As wealthy countries go green and decarbonize their energy systems, African nations are locking in increasing greenhouse gas emissions as they strive to double energy production, with potential implications for global climate action, a new study has warned.
Despite large parts of Africa being rich in renewable energy resources, fossil fuels such as coal and gas will continue to account for up to two thirds of the continent’s electricity generation beyond 2030, with non-hydro renewable energy making up less than 10% of the mix, say the authors of a report from the University of Oxford, published today in the journal Nature Energy.
The researchers used machine learning to analyze some 2,500 power plants being planned across Africa to determine the likelihood of the projects’ success or failure.
They found that by 2030, the continent’s energy generation capacity could rise from 236 gigawatts to 472 gigawatts, with just 9.6% generated from renewable energy sources not including hydropower. Fossil fuels, the authors found, would account for 62% of total capacity.
By comparison, Europe has called for at least 32% of the energy mix to come from renewables by 2030—a target the bloc is almost certain to surpass. In the first half of 2020, renewables generated 40% of electricity across the EU, while fossil fuels generated 34%.
Locally, the relatively weak state of renewable energy project planning could mean African nations missing out on the economic and environmental benefits of decarbonization, the study’s authors said. More widely, the findings highlight the global challenge of climate change, whereby cuts in carbon emissions in one part of the planet can be cancelled out by increased emissions elsewhere.
“Africa’s growing energy demand presents it with a unique opportunity to power its industrialization and economic development through renewables,” said Galina Alova, the report’s lead author and a researcher at the Oxford Smith School of Enterprise and the Environment. “Our study therefore makes an important point about the urgency to shift the pipeline of currently planned projects away from predominant fossil fuel technologies towards renewables.”
Speaking to Forbes.com, Alova noted another danger of investment in fossil fuel power plants in the form of “asset stranding,” whereby future high prices on carbon could cause the price of electricity from fossil fuels to rise, rendering such investments obsolete.
“This is a really crucial point to bear in mind when talking about the synergies between Africa’s economic development and low-carbon transition,” she said. “Ensuring that the electricity sector makes a shift to renewables as soon as possible will avoid future costs associated with climate change as well as capital stranding.”
The report recommends that, in order to avoid locking in carbon emissions and further climate risks, African nations should move towards non-hydroelectric renewable energy generation, “coupled with a large-scale cancellation of planned and the early retirement of the existing fossil fuel capacity.” This, the authors said, would require the efforts of the public and private sectors, “as well as from the development finance community.”

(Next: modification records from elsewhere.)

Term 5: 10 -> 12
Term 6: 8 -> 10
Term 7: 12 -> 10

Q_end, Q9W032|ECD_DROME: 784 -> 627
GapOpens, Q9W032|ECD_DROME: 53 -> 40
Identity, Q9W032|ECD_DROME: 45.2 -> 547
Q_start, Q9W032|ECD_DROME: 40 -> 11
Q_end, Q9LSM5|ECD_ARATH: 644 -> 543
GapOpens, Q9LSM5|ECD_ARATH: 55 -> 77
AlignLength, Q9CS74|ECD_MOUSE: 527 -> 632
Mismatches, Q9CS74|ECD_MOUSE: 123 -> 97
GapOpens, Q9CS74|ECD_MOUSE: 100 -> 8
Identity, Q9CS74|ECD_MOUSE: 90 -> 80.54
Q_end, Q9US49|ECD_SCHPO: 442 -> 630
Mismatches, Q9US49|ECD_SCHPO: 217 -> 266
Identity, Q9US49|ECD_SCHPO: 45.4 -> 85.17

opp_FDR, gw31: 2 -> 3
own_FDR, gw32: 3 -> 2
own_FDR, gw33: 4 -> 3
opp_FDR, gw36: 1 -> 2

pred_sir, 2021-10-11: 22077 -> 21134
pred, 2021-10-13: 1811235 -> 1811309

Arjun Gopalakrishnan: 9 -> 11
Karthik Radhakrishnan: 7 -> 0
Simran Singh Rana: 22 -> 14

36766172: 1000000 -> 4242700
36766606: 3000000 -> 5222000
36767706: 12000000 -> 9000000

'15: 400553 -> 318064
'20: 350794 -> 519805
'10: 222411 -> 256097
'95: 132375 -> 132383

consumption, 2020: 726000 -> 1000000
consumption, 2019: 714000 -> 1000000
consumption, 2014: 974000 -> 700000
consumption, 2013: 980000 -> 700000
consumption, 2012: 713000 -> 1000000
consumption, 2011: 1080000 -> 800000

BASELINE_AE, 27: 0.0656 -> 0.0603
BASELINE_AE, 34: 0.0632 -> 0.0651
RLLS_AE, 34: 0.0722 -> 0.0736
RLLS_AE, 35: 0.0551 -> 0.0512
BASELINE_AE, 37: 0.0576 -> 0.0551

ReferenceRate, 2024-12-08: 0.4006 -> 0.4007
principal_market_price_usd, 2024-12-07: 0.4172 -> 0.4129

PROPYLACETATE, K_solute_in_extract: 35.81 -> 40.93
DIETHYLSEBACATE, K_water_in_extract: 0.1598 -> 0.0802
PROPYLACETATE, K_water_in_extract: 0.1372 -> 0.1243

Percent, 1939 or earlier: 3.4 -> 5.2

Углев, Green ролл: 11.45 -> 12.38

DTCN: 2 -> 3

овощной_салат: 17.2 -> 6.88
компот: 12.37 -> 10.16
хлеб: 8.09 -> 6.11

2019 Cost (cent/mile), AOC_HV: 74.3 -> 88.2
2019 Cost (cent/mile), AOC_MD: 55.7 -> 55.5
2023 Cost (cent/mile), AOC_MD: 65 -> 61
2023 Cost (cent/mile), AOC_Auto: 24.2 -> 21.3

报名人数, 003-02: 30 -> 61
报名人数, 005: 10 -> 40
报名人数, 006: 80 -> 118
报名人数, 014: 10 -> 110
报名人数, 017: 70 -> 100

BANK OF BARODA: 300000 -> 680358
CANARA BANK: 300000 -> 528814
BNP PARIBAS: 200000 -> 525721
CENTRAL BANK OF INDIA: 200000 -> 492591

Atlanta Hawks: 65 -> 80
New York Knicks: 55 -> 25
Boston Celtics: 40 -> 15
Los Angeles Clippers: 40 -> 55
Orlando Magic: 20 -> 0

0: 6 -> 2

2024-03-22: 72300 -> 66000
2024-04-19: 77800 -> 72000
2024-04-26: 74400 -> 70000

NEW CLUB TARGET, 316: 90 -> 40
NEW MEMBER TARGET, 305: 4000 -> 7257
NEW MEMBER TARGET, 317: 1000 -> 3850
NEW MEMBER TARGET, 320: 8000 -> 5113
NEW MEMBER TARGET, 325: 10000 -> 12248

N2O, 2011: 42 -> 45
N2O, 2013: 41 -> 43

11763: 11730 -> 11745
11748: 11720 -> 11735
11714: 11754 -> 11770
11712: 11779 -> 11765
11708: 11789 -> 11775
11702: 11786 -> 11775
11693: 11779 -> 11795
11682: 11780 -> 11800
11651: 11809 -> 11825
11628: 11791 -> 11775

Philipp Trotter, a report author and a researcher at the Smith School, noted that the study took into account an important aspect of energy planning that most other studies did not. “Just because a project is in the pipeline doesn’t necessarily make it automatically successful,” he said. “Therefore, it is really important to quantify project realisation chances and understand the factors that contribute to them.”
“Our data-driven analysis shows that Africa’s potential to leapfrog to renewables is unlikely to be realized, unless the implementation chances of renewable energy projects are improved and more renewable energy capacity is planned, instead of fossil fuels,” he added.
Numerous observers have suggested that, with Africa’s plentiful sun and other natural resources, renewables could be a key to the continent’s future economic and social development, delivering energy independence and giving communities access to low-cost, climate-friendly electricity.
Egypt, Ethiopia, Kenya, Morocco and South Africa have made large investments in renewables, in particular in solar power. Some smaller nations have set ambitious decarbonization targets, such as Rwanda’s target of achieving 60% renewable energy generation by 2030.
But as the Smith School report highlights, the huge demand for new generation capacity is causing many governments to opt for short-term, carbon-intensive solutions to the energy problem. Without a long-term vision for sustainable energy provision, such countries may find themselves paying a high price for their electricity in the near future, in more ways than one.
Such an outcome would be a textbook example of climate injustice. In the words of Mohamed Adow, director of Nairobi think tank Power Shift Africa, “No continent suffers more from global heating than Africa, yet nowhere has done less to cause it.”